=== What you should do ===
Continue the passage about money moving from retail to industry superannuation funds in Australia, starting right after its last sentence.

**** Text excerpt

Data from the Australian Prudential Regulatory Authority (APRA) shows that the total assets of industry superannuation funds increased by 13.9% during 2018-19, to $719 billion. In contrast, the total assets of retail super funds rose by just 0.5% to $625.7 billion, with the sector recording net cash outflows of almost $36 billion. IFM Investors chairman Greg Combet says industry funds have benefited from strong outflows from retail funds over the last 18 months. Meanwhile, industry funds delivered total returns of 7.4% in 2018-19, compared with 6.4% for retail funds. From The Australian:
Speaking at the Financial Services Council summit in Sydney yesterday, Greg Combet, the chair of industry super fund investment body IFM Investors, said super fund members were “voting with their feet” by opting for industry super funds because of their better investment performance.
“There have been pretty strong flows into a number of industry funds over the last 18 months,” he said.
He said an estimated $40bn to $50bn had passed from retail super funds into industry super funds over the period. “It is not insignificant,” Mr Combet, a former secretary of the ACTU said.

********
**** Study material

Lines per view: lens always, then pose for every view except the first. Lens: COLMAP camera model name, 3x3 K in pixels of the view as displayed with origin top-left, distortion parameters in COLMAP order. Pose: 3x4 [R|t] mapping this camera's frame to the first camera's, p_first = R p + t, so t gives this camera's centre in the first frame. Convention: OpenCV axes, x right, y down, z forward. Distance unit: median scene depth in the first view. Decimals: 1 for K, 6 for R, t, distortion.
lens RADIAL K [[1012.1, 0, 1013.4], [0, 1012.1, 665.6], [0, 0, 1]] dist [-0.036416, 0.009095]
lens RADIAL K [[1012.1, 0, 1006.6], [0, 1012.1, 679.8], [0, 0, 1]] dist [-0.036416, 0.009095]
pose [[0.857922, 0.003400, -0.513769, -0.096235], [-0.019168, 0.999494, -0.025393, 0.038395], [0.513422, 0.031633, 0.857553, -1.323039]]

********
**** Study material

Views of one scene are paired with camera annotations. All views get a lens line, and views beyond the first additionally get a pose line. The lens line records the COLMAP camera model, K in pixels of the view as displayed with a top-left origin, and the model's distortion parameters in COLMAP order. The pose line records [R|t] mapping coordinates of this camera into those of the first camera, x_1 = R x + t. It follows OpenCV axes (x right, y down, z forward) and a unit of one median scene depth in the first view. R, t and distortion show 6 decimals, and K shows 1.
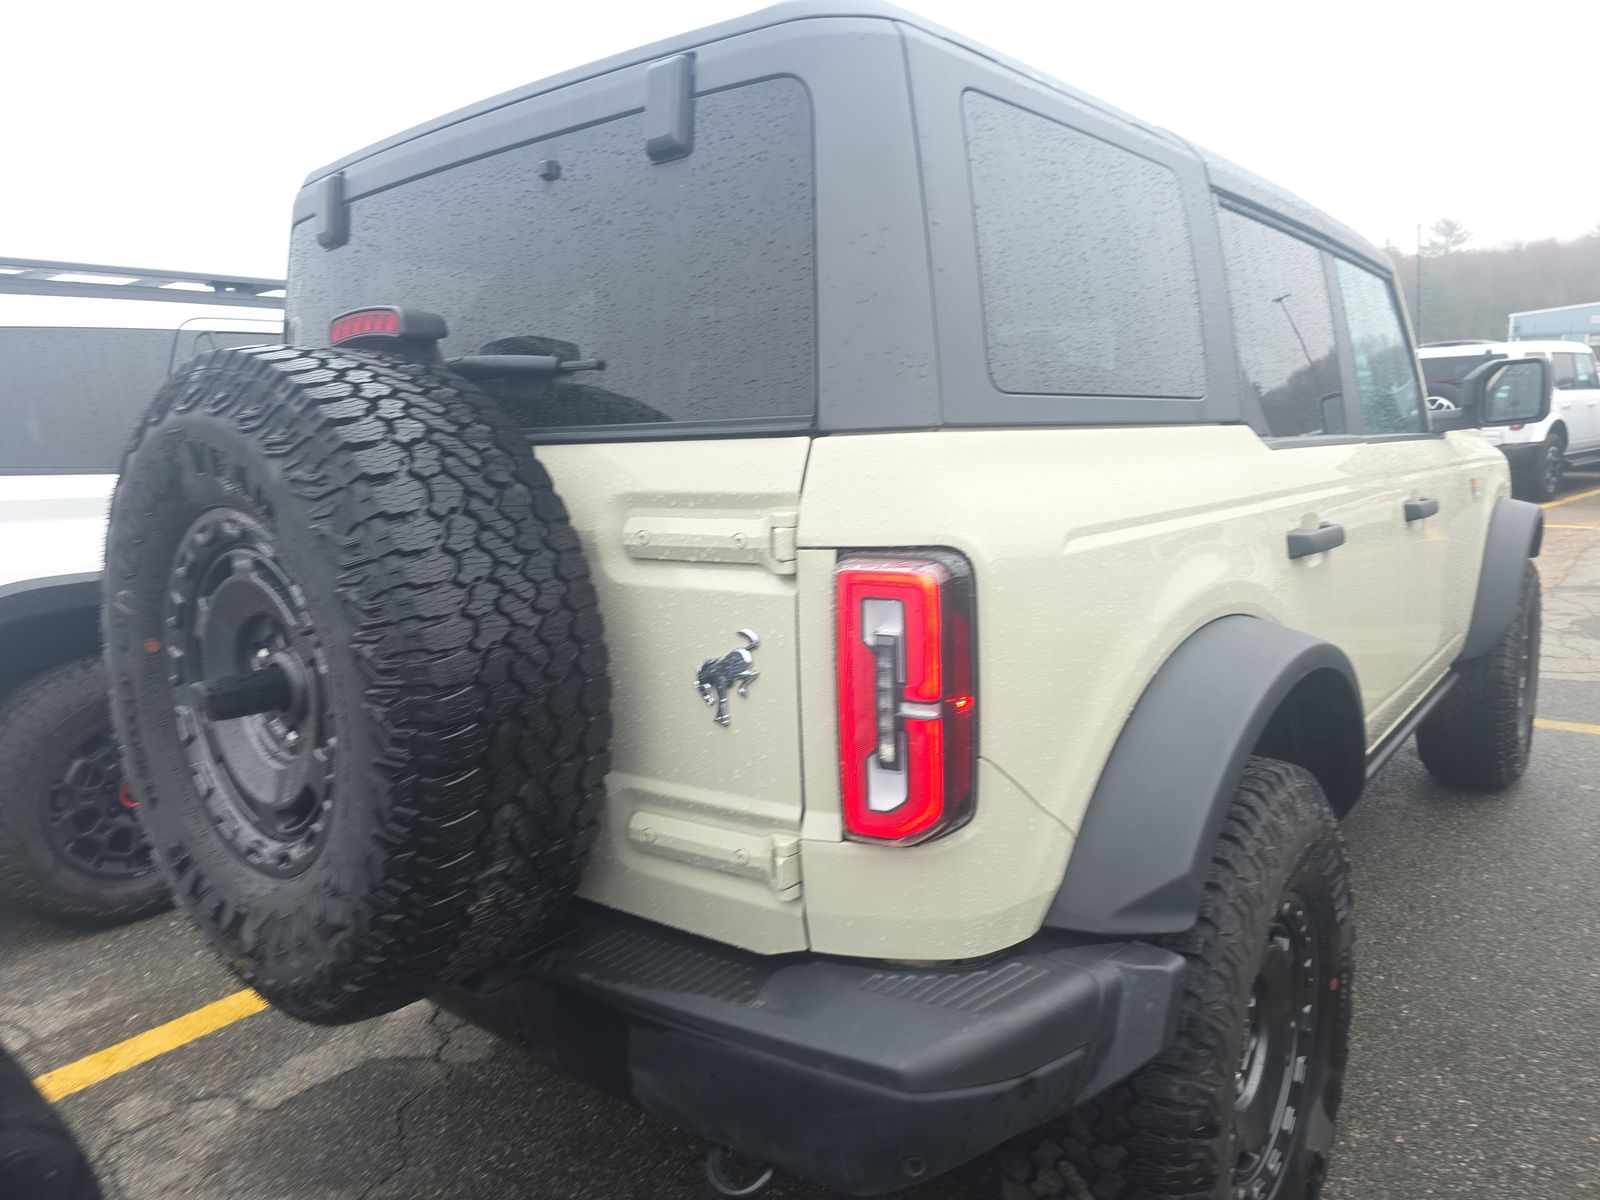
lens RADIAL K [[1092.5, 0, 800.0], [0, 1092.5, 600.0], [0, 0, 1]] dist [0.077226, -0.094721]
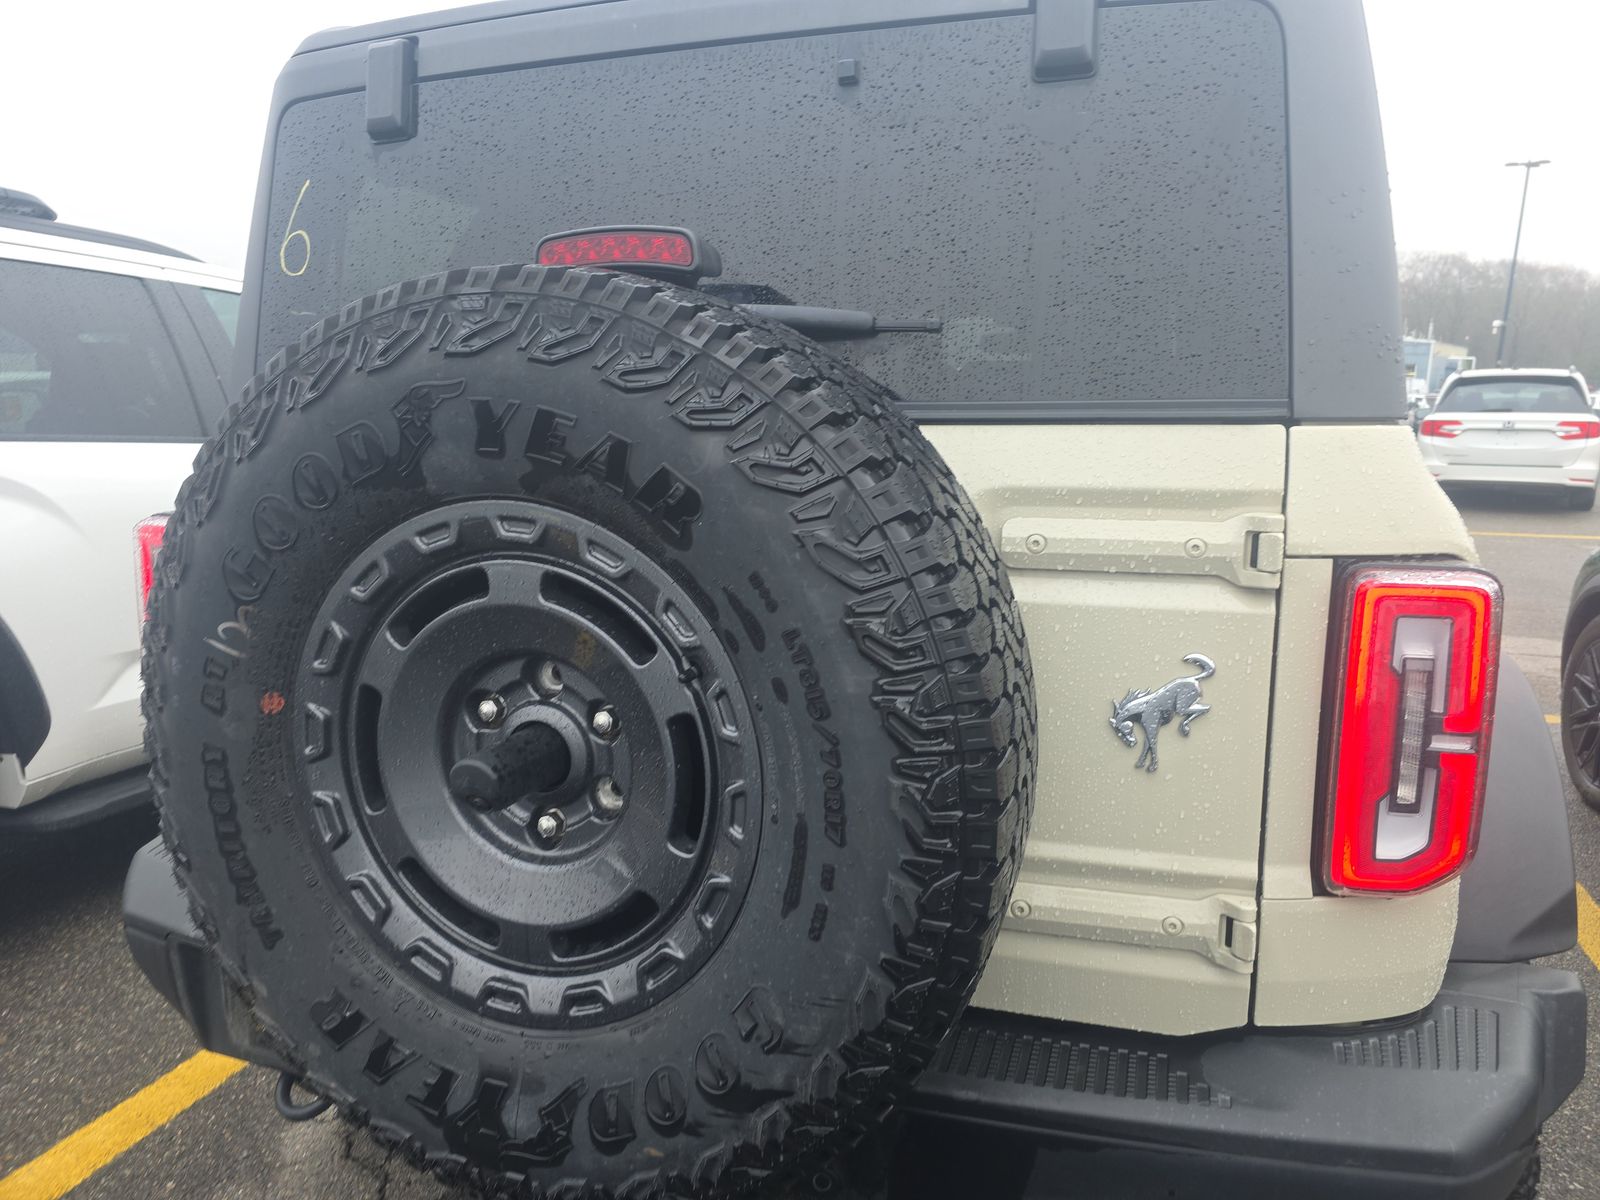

********

=== Written answer ===
This is good to see. The Productivity Commission’s (PC) inquiry into Australia’s $2.6 trillion superannuation industry revealed in all its hideous glory that retail funds’ fees are well above not-for-profit funds:
Accordingly, retail funds have delivered significantly lower net returns:
The PC also found that reported fees in Australia are significantly higher than in many other OECD countries, due largely to the rorting by retail super funds.
Audited performance data provided to APRA also revealed that the biggest superannuation fund operated by each of Australia’s four major banks, along with the largest super funds operated by AMP and IOOF, yielded total average annual returns of 2.1% to 3.1% cent in the decade to 30 June 2017.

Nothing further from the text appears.